Managed Healthcare Executive recently reported that employer-sponsored health care premiums rose about 11.2 percent in 2004, continuing the double-digit growth rates of the previous four years. Covering a family under a PPO-type plan now costs about $10,000. As a result, many employers--especially smaller ones--have dropped health benefits altogether, leaving about 5 million more employees (plus their families) without health coverage.

According to the Bureau of Labor Statistics:

  • 76% of covered participants in health care plans are now required to contribute to single coverage (average of $67.57 per month)
  • 89% are required to contribute to family coverage (average of $264.59 per month)

As an employer, how do you communicate these rising costs to employees? One of the best things you can do is share the facts with your employees. Be open and honest with them about the options you have considered, including the cost of providing current levels of coverage. They will still be unhappy about having to pay higher premiums, but they should at least understand why.

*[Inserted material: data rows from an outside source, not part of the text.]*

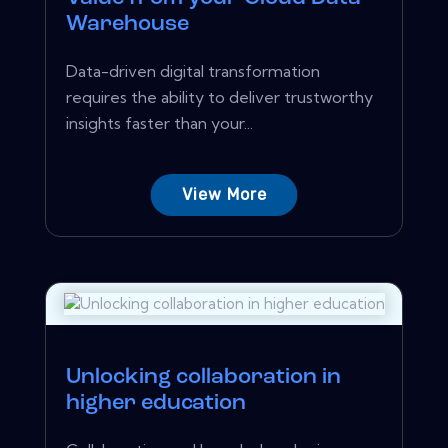
Warehouse
Data-driven digital transformation
requires the ability to deliver trustworthy
insights faster than your...
View More
Unlocking collaboration in
higher education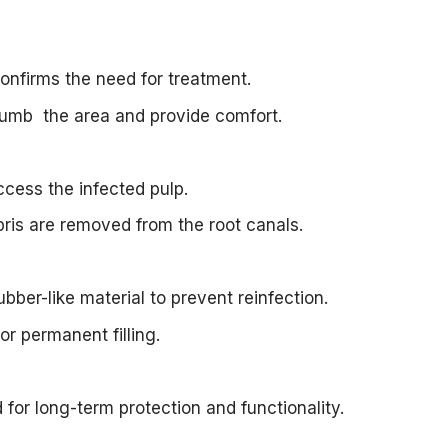
onfirms the need for treatment.
numb the area and provide comfort.
ccess the infected pulp.
bris are removed from the root canals.
ubber-like material to prevent reinfection.
or permanent filling.
for long-term protection and functionality.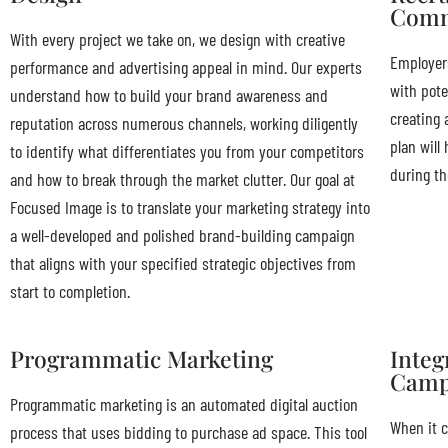
Comm
With every project we take on, we design with creative
Employers
performance and advertising appeal in mind. Our experts
with pote
understand how to build your brand awareness and
creating 
reputation across numerous channels, working diligently
plan will
to identify what differentiates you from your competitors
during the
and how to break through the market clutter. Our goal at
Focused Image is to translate your marketing strategy into
a well-developed and polished brand-building campaign
that aligns with your specified strategic objectives from
start to completion.
Programmatic Marketing
Integ
Camp
Programmatic marketing is an automated digital auction
When it c
process that uses bidding to purchase ad space. This tool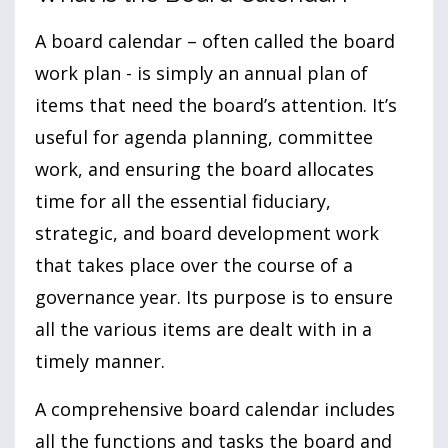
A board calendar – often called the board
work plan - is simply an annual plan of
items that need the board’s attention. It’s
useful for agenda planning, committee
work, and ensuring the board allocates
time for all the essential fiduciary,
strategic, and board development work
that takes place over the course of a
governance year. Its purpose is to ensure
all the various items are dealt with in a
timely manner.
A comprehensive board calendar includes
all the functions and tasks the board and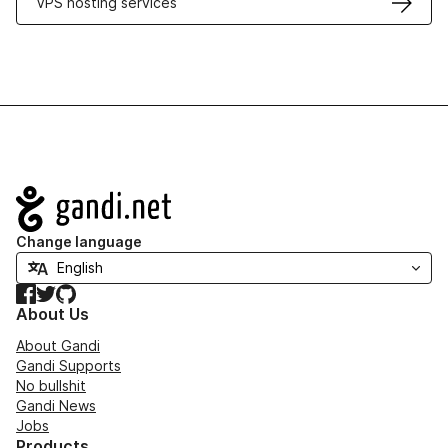
VPS hosting services
Navigation
Change language
Facebook
Twitter
GitHub
About Us
About Gandi
Gandi Supports
No bullshit
Gandi News
Jobs
Products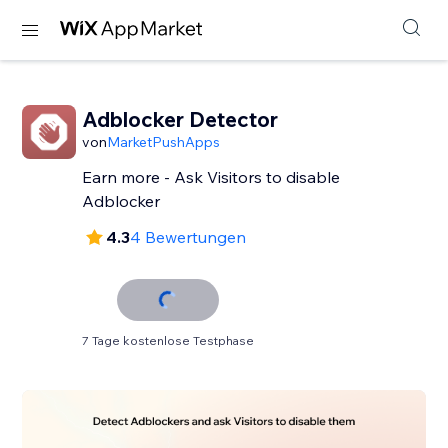
Adblocker Detector
von
MarketPushApps
Earn more - Ask Visitors to disable
Adblocker
4.3
4 Bewertungen
7 Tage kostenlose Testphase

Other ideas to deal with this issue:

  1. Consider setting up a plan whereby employees pay a portion of their premiums with before-tax dollars. Additionally, employers can provide employees with flexible spending accounts that enable employees to pay for co-payments, deductibles and certain items not covered by insurance with funds set aside before taxes. Both of these plans will put a little money back in employees’ pockets.
  2. Adopt an audit feature that offers employees an incentive to audit their health care bills and to report medical billing errors. Consider sharing half of any savings with the employee.
  3. Show both the employer and employee portions of health care premiums as a line item on every pay stub.
  4. Seek employee input as you contemplate future changes in benefit plans. If the consumer was neither educated nor involved, this can contribute to employee backlash.